Assignment:
Convert the rows in the part that opens with the line containing "GULACIÓN DE CONTENIDOS" and closes with the line containing "es Cristian Max Sequeira." into a numbered list, skipping blank lines and leaving the pictures out of the answer.

--

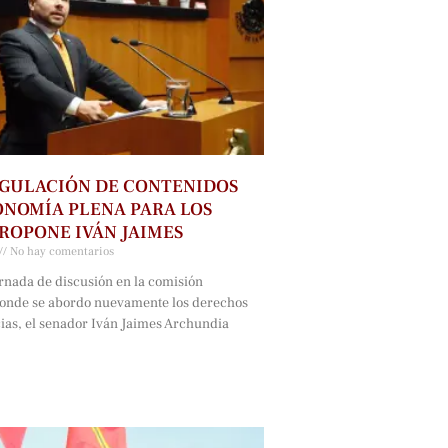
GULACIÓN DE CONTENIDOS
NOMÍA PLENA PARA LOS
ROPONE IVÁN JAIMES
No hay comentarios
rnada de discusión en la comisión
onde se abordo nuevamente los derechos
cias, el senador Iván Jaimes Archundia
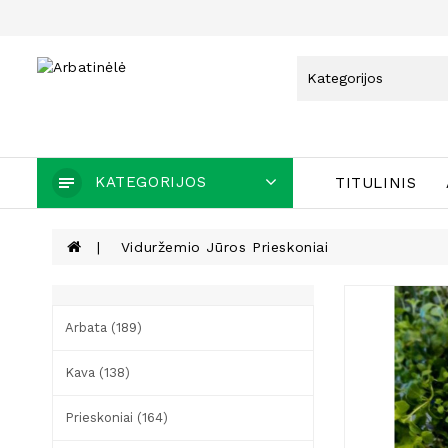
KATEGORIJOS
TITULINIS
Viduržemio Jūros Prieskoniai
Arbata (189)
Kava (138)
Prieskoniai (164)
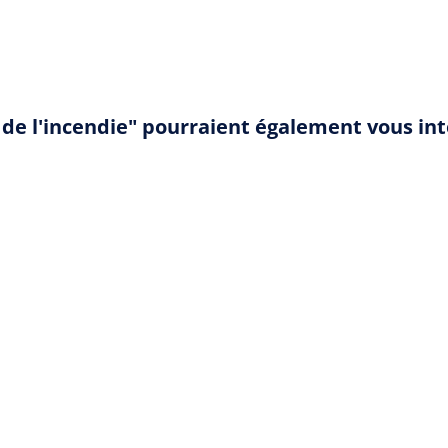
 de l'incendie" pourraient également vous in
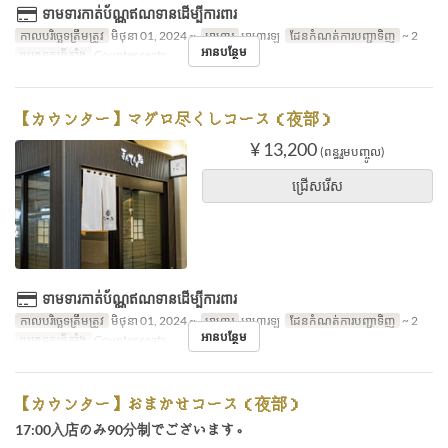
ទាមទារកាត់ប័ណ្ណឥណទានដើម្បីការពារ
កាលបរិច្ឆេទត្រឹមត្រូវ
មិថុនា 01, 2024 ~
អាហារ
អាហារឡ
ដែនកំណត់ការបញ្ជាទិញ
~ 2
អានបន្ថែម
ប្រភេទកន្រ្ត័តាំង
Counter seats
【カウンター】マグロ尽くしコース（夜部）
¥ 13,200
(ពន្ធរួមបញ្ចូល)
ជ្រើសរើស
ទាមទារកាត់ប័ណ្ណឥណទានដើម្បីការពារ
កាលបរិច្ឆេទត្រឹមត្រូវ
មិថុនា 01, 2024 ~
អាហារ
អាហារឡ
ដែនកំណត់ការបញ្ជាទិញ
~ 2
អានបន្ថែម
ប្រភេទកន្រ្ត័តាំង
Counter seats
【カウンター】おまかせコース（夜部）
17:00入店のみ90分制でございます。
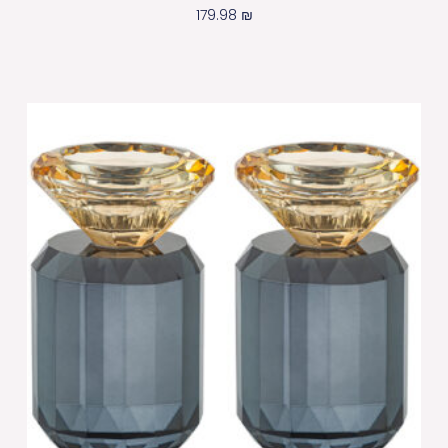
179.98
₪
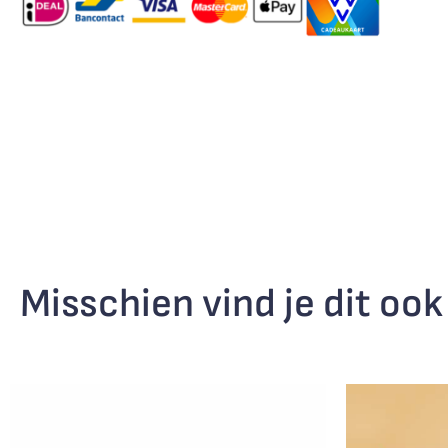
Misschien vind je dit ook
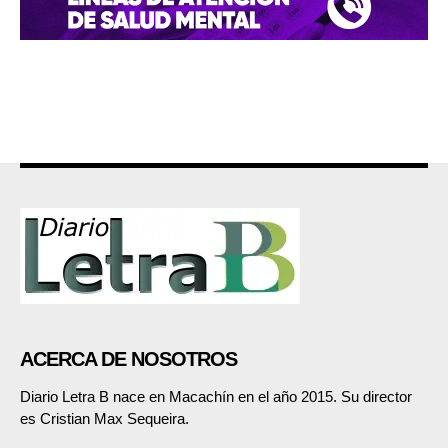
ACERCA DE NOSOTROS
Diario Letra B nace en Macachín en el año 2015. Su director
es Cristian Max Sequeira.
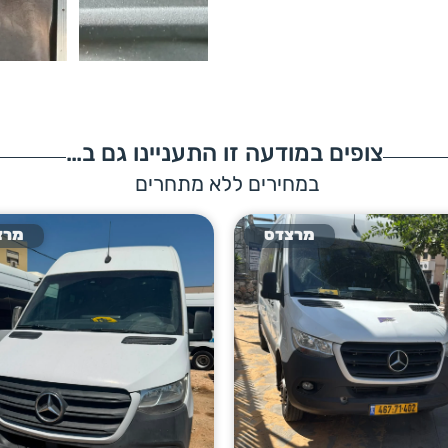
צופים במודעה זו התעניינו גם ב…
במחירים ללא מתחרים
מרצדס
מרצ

--

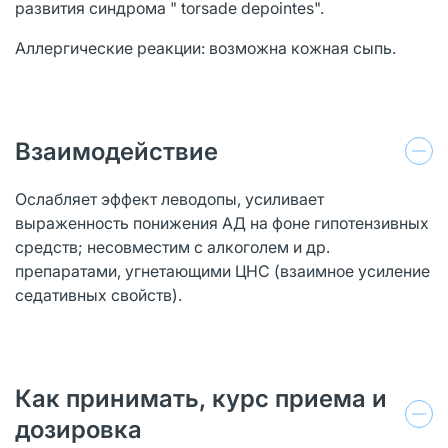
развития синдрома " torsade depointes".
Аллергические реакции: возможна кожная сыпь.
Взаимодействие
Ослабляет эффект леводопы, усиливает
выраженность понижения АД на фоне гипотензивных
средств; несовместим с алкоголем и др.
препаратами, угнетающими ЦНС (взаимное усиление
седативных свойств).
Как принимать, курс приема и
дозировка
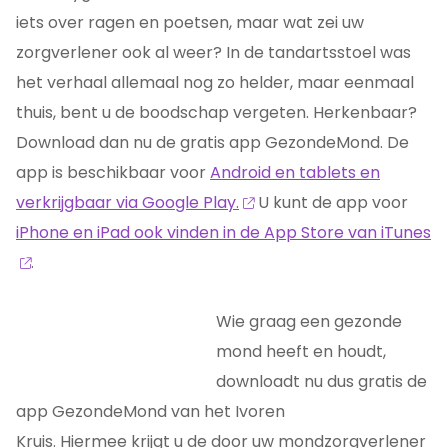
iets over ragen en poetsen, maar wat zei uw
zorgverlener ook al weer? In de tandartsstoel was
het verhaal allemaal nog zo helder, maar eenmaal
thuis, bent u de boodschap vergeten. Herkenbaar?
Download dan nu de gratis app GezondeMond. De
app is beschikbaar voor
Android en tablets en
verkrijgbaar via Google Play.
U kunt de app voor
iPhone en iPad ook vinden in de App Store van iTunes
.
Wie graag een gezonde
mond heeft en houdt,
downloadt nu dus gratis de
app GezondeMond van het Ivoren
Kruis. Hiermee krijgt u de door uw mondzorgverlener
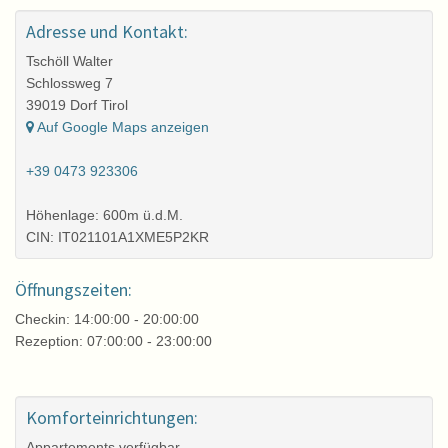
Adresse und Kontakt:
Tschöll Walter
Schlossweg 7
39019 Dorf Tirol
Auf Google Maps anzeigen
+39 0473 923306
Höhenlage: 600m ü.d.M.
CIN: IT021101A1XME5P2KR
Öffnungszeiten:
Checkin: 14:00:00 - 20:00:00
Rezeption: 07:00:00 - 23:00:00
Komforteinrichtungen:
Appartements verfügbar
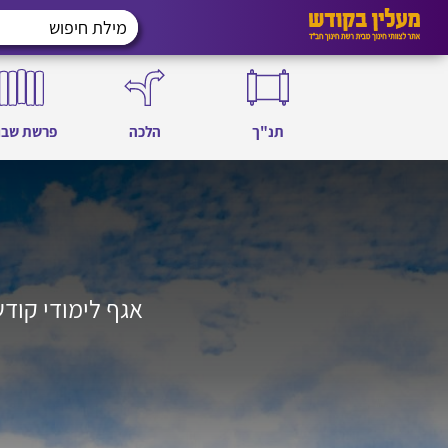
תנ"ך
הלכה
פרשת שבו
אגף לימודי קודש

--

Your response:
1. GULACIÓN DE CONTENIDOS
2. NOMÍA PLENA PARA LOS
3. ROPONE IVÁN JAIMES
4. No hay comentarios
5. rnada de discusión en la comisión
6. onde se abordo nuevamente los derechos
7. cias, el senador Iván Jaimes Archundia
8. KATEGORIJOS
9. TITULINIS
10. Viduržemio Jūros Prieskoniai
11. Arbata (189)
12. Kava (138)
13. Prieskoniai (164)
14.  de l'incendie" pourraient également vous in
15. ទាមទារកាត់ប័ណ្ណឥណទានដើម្បីការពារ
16. កាលបរិច្ឆេទត្រឹមត្រូវ
17. មិថុនា 01, 2024 ~
18. អាហារ
19. អាហារឡ
20. ដែនកំណត់ការបញ្ជាទិញ
21. ~ 2
22. អានបន្ថែម
23. ប្រភេទកន្រ្ត័តាំង
24. Counter seats
25. 【カウンター】マグロ尽くしコース（夜部）
26. ¥ 13,200
27. (ពន្ធរួមបញ្ចូល)
28. ជ្រើសរើស
29. ទាមទារកាត់ប័ណ្ណឥណទានដើម្បីការពារ
30. កាលបរិច្ឆេទត្រឹមត្រូវ
31. មិថុនា 01, 2024 ~
32. អាហារ
33. អាហារឡ
34. ដែនកំណត់ការបញ្ជាទិញ
35. ~ 2
36. អានបន្ថែម
37. ប្រភេទកន្រ្ត័តាំង
38. Counter seats
39. 【カウンター】おまかせコース（夜部）
40. 17:00入店のみ90分制でございます。
41. 179.98
42. ₪
43. Misschien vind je dit ook
44. ACERCA DE NOSOTROS
45. Diario Letra B nace en Macachín en el año 2015. Su director
46. es Cristian Max Sequeira.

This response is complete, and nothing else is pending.